La temporalité de l’enfant n’est pas la même que celle des parents
Le développement d’un enfant suppose la rencontre avec des adultes disponibles, stables et sécurisants au sein d’un milieu stimulant. Des carences répétées, un climat affectif négatif ou froid qui perdure dans le temps s’avèrent délétères et vont entamer son capital de développement. Les parents ont souvent eux-mêmes connu une enfance négligée et ont peu conscience des besoins d’un enfant ; son arrivée va les confronter à des difficultés dont ils vont le rendre responsable. Les carences des parents rendent ceux-ci souvent très méfiants dans les relations avec leur famille d’origine, les amis et professionnels. Ce sont des adultes fragiles, vulnérables ; les apprivoiser, respecter leur rythme est la seule issue possible pour tisser petit à petit une relation de confiance. Comment prendre ce temps avec eux alors que l’enfant grandit si vite ?
Comment intervenir ?
Les parents sont très rarement demandeurs d’aide ; c’est l’état de l’enfant qui attire l’attention de l’entourage. C’est le professionnel qui fait le point sur l’état de l’enfant, sur ses besoins, satisfaits ou non, sur la part que les parents peuvent apporter et celle qui devra venir de l’extérieur. Seul un travail de réseau, tissé avec la famille, offre un contenant qui permet d’assurer de meilleures conditions au développement de l’enfant.
Le réseau remplit plusieurs fonctions:
L’étape d’évaluation des carences et des ressources familiales est essentielle ; elle permet d’identifier les besoins propres à chaque situation. La mise en place du réseau vient palier les manques parentaux, sorte de « parentalité partielle », où la place des parents est reconnue en fonction de ce qu’ils sont capables d’apporter. L’aide est concrète et pratique, adaptée aux besoins de l’enfant et constituant un soutien aux parents. Ce type d’intervention est de longue durée, sans réel changement dans les comportements parentaux ; même si la négligence physique disparaît, la négligence affective risque de se poursuivre. Une halte-garderie, une crèche, parfois un placement en institution est nécessaire pour protéger et stimuler l’enfant.
Les changements se marquent à la génération suivante ; ce qui décourage les professionnels s’ils n’en ont pas conscience.

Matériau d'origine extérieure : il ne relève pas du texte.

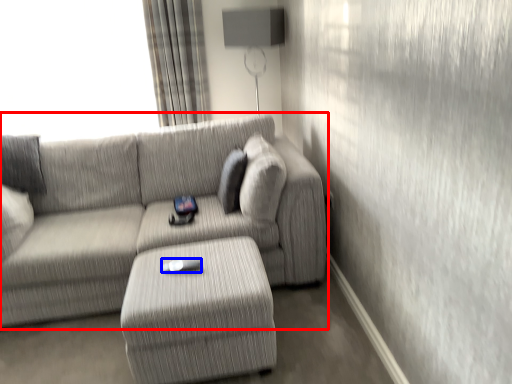
Question: Which point is further to the camera, studio couch (highlighted by a red box) or Wii controller (highlighted by a blue box)?

Choices:
 (A) studio couch
 (B) Wii controller

Answer: (B)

L’autre fonction importante du réseau est le soutien des professionnels. La famille se montre souvent dans un processus d’échec, apathique ou exigeante. L’ampleur du problème ne permet pas à un seul service de prendre tout en charge ; la pluridisciplinarité est essentielle dans l’évaluation de la situation et dans les réponses à apporter. Les changements difficilement acquis disparaissent dès que l’aide est arrêtée. Les changements visibles sont très lents ; il vaut mieux viser de petits objectifs plutôt qu’un changement rapide et global. Des réévaluations régulières entre professionnels sont nécessaires et un placement peut être envisagé si l’aide ambulatoire s’avère insuffisante.
L’entraide entre professionnels évite le découragement souvent présent dans ce type de prise en charge ; elle les aide à persévérer dans leur travail avec l’enfant, tout en offrant un soutien aux parents.